Mandla Langa was born in apartheid South Africa in 1950. His family, friends, and his own life were made in and developed by this program that killed, endangered, and punished all who were not White in South Africa. He was and still is a well-known South African writer who, while in exile in Botswana in 1977 and Lesotho in 1980 and after, did not cease to work with the African National Congress (ANC) to end apartheid and write as well as encourage others to write to show the strength of individuals in the face of struggle. He still holds an important spot in South today as a literary leader who continues to encourage South Africans not to forget what they have been through and what he has seen firsthand. He encourages all people to counter racism's dehumanization of people and make a better future so as not to repeat White powers' unforgivable manifestation under apartheid.
Mandla Langa was born in Stanger in Northern KwaZulu-Natal in 1950, but he was raised on the outskirts of Durban where he attended Gardner Memorial School and Sibonelo High School. He was brought up in a large family with nine siblings. His family was poor and his parents struggled to give an education to their children, but they were able to do so with perseverance. Langa received a BA at the University of Fort Hare in 1972.[i] He was well educated for a Black South African of the time with the having a very different view from most schools of apartheid. It was well-known for its rejection of the idea that Black South Africans required a different, inferior education.[ii] His family had an unspoken support for the ANC and would allow the children to read forbidden books and listen to anti-apartheid broadcasts like Radio Freedom. This led many of them, especially Ben, Langa's older brother, to pursue lives that were dangerous in conflict with the apartheid regime. Ben would bring forbidden books home and encourage their reading by every member, so unsurprisingly he and Langa became outspoken writers and members of anti-apartheid organizations like the South African Student Association (SASO) and the ANC.[iii]
This commitment to the ANC and the struggle led to Langa's arrest in 1976 for trying to leave the country without a permit. He was in prison for 101 days and, upon his release, immediately escaped to Botswana where he went into exile. Many artists and ANC members at the time would go into exile because of the apartheid government's banning of the ANC and the need to mobilize an international front. While in exile, Langa continued to write, perhaps even more than before with an increased motivation after his imprisonment and need to flee. He also became a member of uMkhonto weSizwe(MK) and trained South Africans while in exile in Lesotho.[iv] He held a variety of ANC posts while abroad; travelling to various parts of the African continent to mobilize the world against apartheid.

Short problem 1:
Using the passage on Mandla Langa, decide whether each statement agrees with it, answering yes or no and quoting the deciding words. (a) Langa was born in Durban. (b) Langa grew up with nine siblings. (c) Langa was arrested in 1980.
Short problem 2:
Repeat word for word the part of the passage on Mandla Langa that opens with the words containing "Mandla Langa was born in apartheid" and closes with "manifestation under apartheid.".
Short problem 3:
Answer these questions from the passage on Mandla Langa.
(a) Where did Langa receive his BA, and in what year?
(b) Which anti-apartheid broadcast is named as one the children were allowed to listen to?
(c) In which country did Langa train South Africans while in exile?

Saved data entries:
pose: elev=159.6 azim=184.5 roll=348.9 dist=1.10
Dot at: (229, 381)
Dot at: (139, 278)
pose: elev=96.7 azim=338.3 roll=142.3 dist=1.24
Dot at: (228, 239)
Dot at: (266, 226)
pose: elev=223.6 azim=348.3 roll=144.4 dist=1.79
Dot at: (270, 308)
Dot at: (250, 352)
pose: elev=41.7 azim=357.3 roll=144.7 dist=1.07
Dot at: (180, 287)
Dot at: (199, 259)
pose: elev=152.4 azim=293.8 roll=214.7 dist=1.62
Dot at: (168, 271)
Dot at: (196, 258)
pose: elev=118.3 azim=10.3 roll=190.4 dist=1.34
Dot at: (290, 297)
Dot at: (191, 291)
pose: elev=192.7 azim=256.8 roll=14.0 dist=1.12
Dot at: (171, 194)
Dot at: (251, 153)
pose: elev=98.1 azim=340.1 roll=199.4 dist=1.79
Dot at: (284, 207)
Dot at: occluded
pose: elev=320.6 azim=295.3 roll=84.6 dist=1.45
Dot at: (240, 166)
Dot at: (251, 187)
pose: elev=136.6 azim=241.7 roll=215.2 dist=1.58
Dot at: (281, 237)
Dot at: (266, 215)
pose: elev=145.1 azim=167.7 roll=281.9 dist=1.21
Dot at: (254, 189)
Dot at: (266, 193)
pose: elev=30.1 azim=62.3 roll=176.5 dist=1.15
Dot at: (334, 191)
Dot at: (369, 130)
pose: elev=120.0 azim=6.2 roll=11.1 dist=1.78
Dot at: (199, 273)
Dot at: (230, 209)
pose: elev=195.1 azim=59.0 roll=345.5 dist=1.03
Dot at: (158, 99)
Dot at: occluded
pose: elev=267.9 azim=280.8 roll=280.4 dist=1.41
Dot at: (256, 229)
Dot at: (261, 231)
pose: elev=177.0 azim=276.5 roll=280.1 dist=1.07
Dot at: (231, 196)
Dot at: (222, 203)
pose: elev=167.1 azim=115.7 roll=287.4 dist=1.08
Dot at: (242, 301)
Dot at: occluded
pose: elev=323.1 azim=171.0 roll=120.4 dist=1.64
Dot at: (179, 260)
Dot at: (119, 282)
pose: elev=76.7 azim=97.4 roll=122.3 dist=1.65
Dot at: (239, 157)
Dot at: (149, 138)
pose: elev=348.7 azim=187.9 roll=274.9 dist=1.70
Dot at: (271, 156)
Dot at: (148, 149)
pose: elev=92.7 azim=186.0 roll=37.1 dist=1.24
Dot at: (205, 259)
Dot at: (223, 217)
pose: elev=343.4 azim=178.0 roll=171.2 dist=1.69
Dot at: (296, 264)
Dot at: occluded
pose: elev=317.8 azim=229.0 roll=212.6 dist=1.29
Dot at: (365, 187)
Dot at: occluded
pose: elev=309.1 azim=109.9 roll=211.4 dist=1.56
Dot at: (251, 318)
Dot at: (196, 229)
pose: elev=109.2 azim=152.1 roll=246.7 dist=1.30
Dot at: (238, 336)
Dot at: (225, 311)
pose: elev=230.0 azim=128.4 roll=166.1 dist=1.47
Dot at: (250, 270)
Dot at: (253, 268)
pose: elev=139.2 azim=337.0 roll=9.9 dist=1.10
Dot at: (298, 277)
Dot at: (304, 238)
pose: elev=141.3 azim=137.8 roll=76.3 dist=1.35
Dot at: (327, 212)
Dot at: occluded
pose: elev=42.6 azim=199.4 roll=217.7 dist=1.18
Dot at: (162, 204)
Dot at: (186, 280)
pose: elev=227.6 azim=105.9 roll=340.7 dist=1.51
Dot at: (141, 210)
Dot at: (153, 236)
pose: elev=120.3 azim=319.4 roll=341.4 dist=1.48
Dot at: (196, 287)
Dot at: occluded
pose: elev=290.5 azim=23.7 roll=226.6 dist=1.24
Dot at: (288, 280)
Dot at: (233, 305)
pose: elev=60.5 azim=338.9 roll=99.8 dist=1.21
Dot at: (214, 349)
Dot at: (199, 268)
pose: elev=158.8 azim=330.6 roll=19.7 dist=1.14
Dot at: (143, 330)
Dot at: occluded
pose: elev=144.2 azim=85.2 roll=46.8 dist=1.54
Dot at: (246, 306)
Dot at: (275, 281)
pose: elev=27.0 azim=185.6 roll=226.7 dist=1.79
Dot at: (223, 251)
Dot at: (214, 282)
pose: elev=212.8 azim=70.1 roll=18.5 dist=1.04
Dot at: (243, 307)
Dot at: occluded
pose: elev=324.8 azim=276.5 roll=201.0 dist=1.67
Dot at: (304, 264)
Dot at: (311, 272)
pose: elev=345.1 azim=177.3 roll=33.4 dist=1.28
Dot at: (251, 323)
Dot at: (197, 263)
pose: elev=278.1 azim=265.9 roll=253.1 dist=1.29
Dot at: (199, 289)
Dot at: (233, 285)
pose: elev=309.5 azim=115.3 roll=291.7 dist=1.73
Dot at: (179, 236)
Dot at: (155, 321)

Exercise result 1:
(a) No: "Mandla Langa was born in Stanger in Northern KwaZulu-Natal in 1950"
(b) Yes: "He was brought up in a large family with nine siblings."
(c) No: "led to Langa's arrest in 1976 for trying to leave the country without a permit"

Exercise result 2:
Mandla Langa was born in apartheid South Africa in 1950. His family, friends, and his own life were made in and developed by this program that killed, endangered, and punished all who were not White in South Africa. He was and still is a well-known South African writer who, while in exile in Botswana in 1977 and Lesotho in 1980 and after, did not cease to work with the African National Congress (ANC) to end apartheid and write as well as encourage others to write to show the strength of individuals in the face of struggle. He still holds an important spot in South today as a literary leader who continues to encourage South Africans not to forget what they have been through and what he has seen firsthand. He encourages all people to counter racism's dehumanization of people and make a better future so as not to repeat White powers' unforgivable manifestation under apartheid.

Exercise result 3:
(a) At the University of Fort Hare, in 1972.
(b) Radio Freedom.
(c) Lesotho.